Cluster-Based Control of Transition-Independent MDPs

This work studies efficient solution methods for cluster-based control policies of transition-independent Markov decision processes (TI-MDPs). We focus on control of multi-agent systems, whereby a central planner (CP) influences agents to select desirable group behavior. The agents are partitioned into disjoint clusters whereby agents in the same cluster receive the same controls but agents in different clusters may receive different controls.

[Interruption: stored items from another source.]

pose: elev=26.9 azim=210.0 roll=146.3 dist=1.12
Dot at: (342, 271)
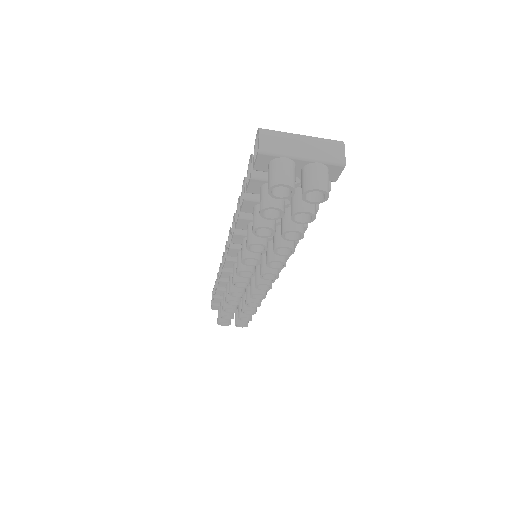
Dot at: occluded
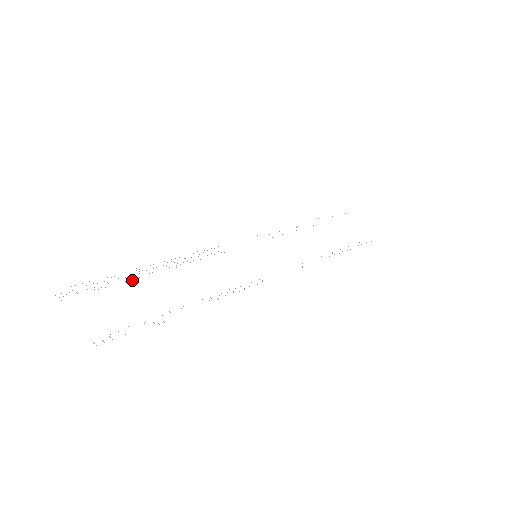
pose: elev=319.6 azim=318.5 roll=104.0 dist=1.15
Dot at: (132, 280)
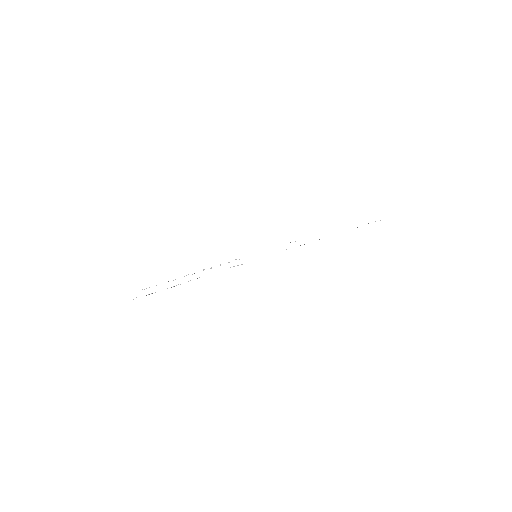
Dot at: occluded
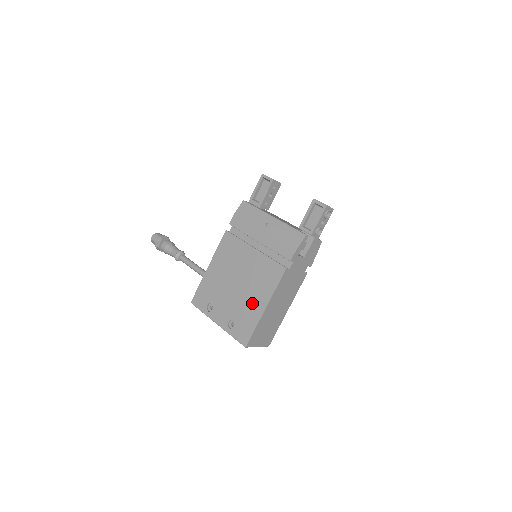
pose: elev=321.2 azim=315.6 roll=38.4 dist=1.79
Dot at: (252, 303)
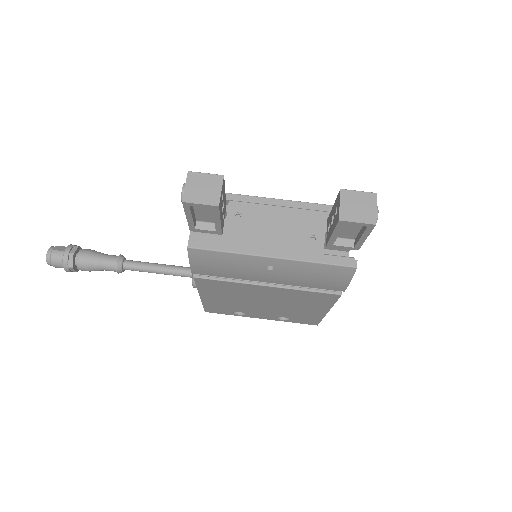
Dot at: (303, 311)
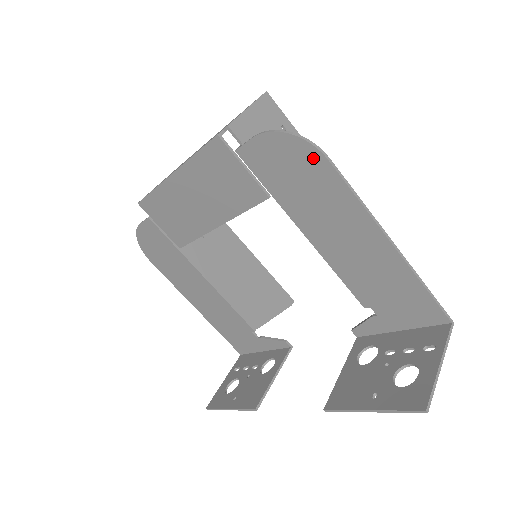
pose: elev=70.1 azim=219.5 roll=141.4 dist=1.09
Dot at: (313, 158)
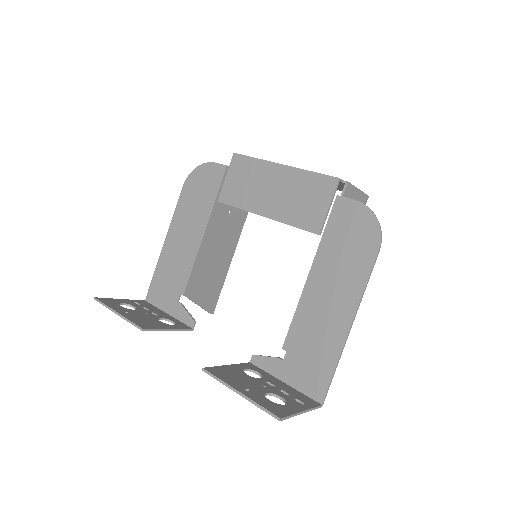
Dot at: (372, 243)
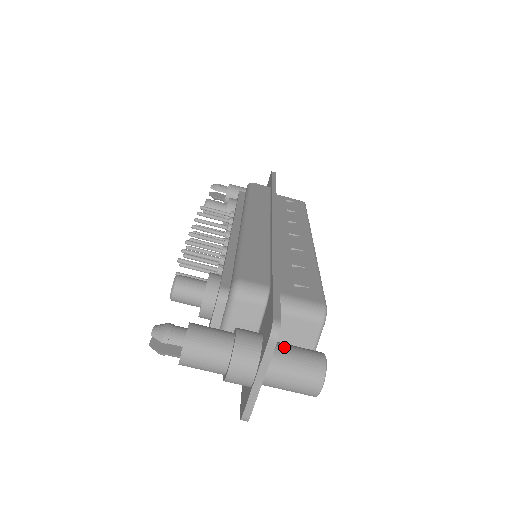
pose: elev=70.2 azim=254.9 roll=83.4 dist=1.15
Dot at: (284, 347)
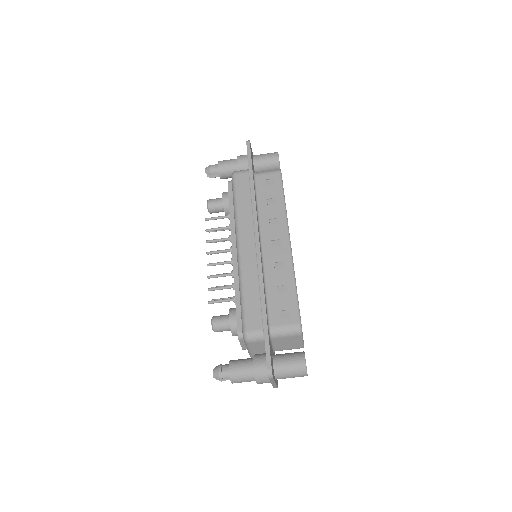
Dot at: (281, 363)
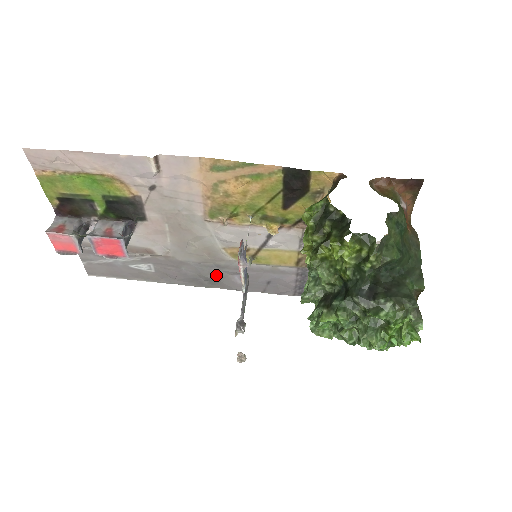
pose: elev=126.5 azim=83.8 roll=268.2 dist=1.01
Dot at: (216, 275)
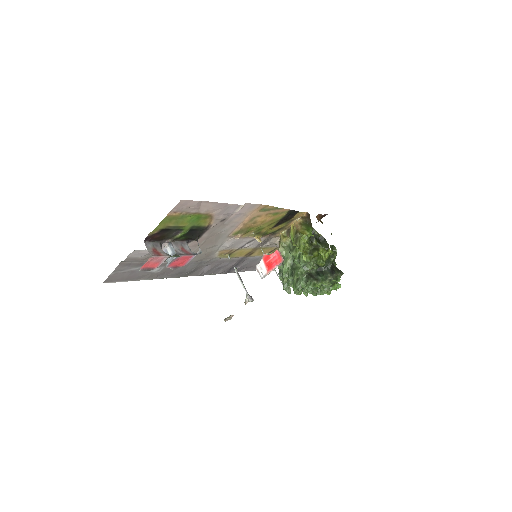
Dot at: (197, 268)
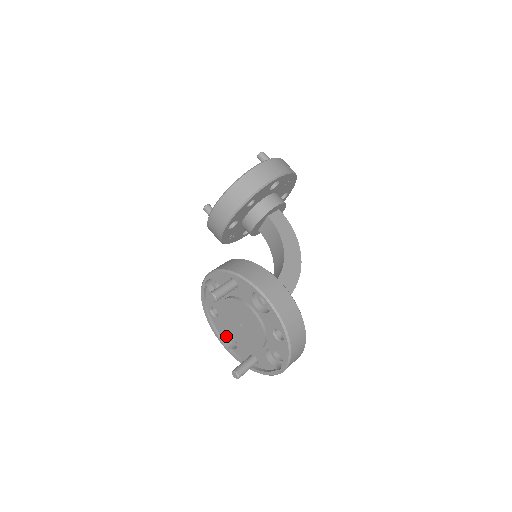
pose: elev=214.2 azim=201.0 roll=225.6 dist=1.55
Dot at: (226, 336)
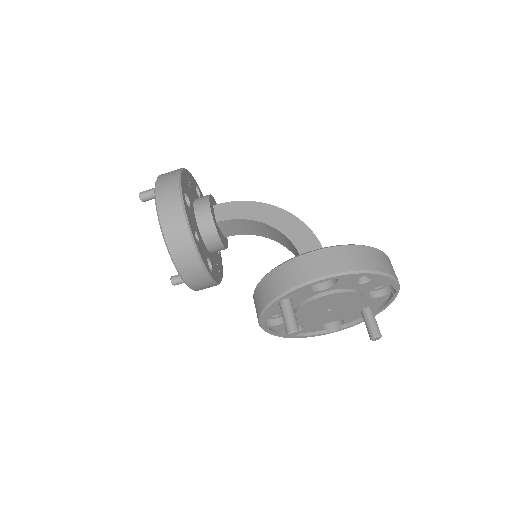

Under mild assumptions, this process can be modeled as a TI-MDP where each factor describes the behavior of one cluster. The action space of the TI-MDP becomes exponential with respect to the number of clusters. To efficiently find a policy in this rapidly scaling space, we propose a clustered Bellman operator that optimizes over the action space for one cluster at any evaluation. We present Clustered Value Iteration (CVI), which uses this operator to iteratively perform "round robin" optimization across the clusters. CVI converges exponentially faster than standard value iteration (VI), and can find policies that closely approximate the MDP's true optimal value. A special class of TI-MDPs with separable reward functions are investigated, and it is shown that CVI will find optimal policies on this class of problems. Finally, the optimal clustering assignment problem is explored. The value functions TI-MDPs with submodular reward functions are shown to be submodular functions, so submodular set optimization may be used to find a near optimal clustering assignment. We propose an iterative greedy cluster splitting algorithm, which yields monotonic submodular improvement in value at each iteration. Finally, simulations offer empirical assessment of the proposed methods.

翻译：本文研究针对转移独立马尔可夫决策过程（TI-MDP）的基于聚类控制策略的高效求解方法。我们聚焦于多智能体系统的控制问题，其中中央规划者（CP）通过影响智能体来选择期望的群体行为。智能体被划分为互不相交的聚类，同一聚类中的智能体接收相同的控制指令，而不同聚类中的智能体可能接收不同的控制指令。在温和假设下，该过程可建模为TI-MDP，其中每个因子描述一个聚类行为。TI-MDP的动作空间随聚类数量呈指数级增长。为了在该快速扩展的空间中高效求解策略，我们提出一种聚类贝尔曼算子，该算子在每次评估时仅针对一个聚类优化其动作空间。我们提出聚类值迭代（CVI）算法，该算子通过交替在各聚类间执行"循环赛"式优化。CVI的收敛速度比标准值迭代（VI）呈指数级加快，并能找到逼近MDP真实最优值的策略。研究了具有可分奖励函数的特殊TI-MDP类，证明CVI能在此类问题上找到最优策略。最后，探讨了最优聚类分配问题。研究表明，具有子模奖励函数的TI-MDP的值函数具有子模性，因此可利用子模集优化来寻找近似最优聚类分配。我们提出一种迭代贪心聚类分裂算法，该算法在每次迭代中能获得单调的子模值改进。最后，通过仿真对所提方法进行实证评估。